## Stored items

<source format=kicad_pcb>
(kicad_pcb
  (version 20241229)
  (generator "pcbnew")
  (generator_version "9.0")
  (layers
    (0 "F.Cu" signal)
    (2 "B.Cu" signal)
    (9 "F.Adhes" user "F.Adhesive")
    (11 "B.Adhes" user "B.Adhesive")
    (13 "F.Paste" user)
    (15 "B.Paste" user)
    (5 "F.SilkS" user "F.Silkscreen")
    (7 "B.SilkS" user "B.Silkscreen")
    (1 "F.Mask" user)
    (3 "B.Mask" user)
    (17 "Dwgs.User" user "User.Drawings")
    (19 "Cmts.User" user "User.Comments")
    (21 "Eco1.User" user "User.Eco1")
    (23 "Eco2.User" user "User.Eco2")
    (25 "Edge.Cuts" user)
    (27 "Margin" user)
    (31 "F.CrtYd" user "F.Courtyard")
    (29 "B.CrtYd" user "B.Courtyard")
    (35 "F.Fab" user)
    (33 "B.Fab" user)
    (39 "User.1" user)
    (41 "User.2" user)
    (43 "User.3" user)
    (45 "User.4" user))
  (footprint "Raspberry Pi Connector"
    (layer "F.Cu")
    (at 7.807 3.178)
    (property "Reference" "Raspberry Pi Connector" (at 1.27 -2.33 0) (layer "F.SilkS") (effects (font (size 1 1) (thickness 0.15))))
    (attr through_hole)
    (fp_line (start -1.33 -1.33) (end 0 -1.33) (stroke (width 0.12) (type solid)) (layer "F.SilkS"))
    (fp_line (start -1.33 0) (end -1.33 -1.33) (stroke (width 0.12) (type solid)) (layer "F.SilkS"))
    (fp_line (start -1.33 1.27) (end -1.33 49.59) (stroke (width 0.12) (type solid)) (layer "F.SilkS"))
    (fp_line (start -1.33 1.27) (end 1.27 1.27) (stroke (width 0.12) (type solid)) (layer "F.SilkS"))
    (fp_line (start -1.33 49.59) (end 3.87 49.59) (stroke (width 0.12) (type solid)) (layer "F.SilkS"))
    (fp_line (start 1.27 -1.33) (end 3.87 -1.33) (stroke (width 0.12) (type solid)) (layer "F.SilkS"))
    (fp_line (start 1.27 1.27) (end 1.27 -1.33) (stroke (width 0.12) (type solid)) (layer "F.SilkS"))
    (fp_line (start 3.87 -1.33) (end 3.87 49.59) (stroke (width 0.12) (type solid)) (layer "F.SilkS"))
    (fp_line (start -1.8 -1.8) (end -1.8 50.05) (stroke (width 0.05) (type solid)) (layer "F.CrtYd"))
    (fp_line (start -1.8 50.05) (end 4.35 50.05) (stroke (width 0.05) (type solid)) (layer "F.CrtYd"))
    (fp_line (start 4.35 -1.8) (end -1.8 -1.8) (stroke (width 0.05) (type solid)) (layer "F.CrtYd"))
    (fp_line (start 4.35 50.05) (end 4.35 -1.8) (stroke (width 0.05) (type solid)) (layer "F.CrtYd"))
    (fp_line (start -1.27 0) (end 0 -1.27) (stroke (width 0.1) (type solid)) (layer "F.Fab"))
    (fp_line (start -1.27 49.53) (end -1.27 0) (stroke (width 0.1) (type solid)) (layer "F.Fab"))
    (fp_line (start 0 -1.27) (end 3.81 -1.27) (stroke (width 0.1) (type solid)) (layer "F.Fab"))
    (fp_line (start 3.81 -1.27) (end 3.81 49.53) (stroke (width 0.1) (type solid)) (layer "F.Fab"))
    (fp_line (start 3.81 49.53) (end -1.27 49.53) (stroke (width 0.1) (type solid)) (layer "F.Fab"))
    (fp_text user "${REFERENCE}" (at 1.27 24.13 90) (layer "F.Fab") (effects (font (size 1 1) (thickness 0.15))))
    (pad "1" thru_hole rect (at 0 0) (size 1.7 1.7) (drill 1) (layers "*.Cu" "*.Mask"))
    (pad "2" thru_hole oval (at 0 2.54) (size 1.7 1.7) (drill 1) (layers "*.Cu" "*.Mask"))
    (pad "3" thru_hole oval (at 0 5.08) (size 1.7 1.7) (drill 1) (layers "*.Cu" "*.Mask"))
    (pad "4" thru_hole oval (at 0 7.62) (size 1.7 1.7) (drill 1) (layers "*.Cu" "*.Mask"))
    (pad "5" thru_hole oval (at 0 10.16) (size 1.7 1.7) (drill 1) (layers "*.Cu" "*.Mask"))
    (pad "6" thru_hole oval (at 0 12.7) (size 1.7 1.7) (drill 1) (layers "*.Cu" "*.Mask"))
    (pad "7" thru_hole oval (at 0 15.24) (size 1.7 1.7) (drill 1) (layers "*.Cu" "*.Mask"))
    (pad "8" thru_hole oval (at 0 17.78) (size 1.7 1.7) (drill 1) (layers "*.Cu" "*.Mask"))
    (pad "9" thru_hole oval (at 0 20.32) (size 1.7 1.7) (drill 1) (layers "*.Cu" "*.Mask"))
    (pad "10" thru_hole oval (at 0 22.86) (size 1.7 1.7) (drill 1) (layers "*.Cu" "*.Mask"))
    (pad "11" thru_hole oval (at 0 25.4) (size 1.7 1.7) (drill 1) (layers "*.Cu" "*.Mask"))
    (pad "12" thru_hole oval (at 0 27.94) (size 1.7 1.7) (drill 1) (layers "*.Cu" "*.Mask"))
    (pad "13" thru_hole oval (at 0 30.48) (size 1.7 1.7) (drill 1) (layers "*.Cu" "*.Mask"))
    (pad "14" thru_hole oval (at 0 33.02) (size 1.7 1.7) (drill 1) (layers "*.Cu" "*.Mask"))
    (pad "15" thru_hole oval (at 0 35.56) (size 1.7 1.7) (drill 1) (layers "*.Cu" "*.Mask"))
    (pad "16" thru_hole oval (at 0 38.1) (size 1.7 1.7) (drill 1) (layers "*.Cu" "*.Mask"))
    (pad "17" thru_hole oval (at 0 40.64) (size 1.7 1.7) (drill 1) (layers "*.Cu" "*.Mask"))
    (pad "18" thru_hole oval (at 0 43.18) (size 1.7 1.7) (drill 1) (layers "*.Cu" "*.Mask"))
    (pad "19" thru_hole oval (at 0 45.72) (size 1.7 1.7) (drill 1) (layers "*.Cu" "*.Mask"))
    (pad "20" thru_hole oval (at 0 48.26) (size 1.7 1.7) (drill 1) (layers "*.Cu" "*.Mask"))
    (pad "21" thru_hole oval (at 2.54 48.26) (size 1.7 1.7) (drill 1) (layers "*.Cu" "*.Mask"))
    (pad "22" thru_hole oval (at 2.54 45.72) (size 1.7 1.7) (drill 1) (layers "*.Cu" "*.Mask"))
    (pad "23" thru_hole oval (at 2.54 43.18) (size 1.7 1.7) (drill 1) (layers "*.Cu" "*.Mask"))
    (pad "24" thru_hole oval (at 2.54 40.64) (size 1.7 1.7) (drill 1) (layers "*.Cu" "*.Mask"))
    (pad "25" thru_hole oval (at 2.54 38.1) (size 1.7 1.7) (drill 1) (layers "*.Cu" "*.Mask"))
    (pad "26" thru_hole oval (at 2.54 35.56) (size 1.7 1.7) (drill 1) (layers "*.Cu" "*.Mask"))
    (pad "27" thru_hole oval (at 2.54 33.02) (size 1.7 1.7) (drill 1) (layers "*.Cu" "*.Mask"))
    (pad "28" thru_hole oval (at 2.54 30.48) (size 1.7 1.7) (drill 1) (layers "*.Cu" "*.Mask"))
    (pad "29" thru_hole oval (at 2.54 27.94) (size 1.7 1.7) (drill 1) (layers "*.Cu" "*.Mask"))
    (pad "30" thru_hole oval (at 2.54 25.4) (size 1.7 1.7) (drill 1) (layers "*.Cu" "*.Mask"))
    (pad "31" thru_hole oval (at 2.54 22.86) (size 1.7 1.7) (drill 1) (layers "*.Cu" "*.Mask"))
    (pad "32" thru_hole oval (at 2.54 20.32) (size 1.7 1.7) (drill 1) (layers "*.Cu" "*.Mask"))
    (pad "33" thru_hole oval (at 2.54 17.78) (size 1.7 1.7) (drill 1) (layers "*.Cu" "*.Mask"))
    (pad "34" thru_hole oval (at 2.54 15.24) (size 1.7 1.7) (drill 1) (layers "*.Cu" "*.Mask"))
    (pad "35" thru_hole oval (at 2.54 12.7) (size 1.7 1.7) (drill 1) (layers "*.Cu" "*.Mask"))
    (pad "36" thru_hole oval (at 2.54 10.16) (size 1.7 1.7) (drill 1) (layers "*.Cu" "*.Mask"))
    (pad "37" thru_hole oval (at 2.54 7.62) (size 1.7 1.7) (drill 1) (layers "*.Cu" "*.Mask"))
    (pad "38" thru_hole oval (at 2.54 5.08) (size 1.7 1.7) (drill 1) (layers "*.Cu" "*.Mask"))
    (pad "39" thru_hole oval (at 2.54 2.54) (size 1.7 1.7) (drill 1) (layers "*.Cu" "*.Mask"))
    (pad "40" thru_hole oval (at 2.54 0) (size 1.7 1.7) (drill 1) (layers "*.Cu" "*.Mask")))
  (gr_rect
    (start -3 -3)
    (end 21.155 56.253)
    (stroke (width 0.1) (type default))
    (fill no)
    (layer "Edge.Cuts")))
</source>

## Problem requirements
Scan the records above for the string "Silkscreen", then report every line that contains it.

## Exercise output
    (5 "F.SilkS" user "F.Silkscreen")
    (7 "B.SilkS" user "B.Silkscreen")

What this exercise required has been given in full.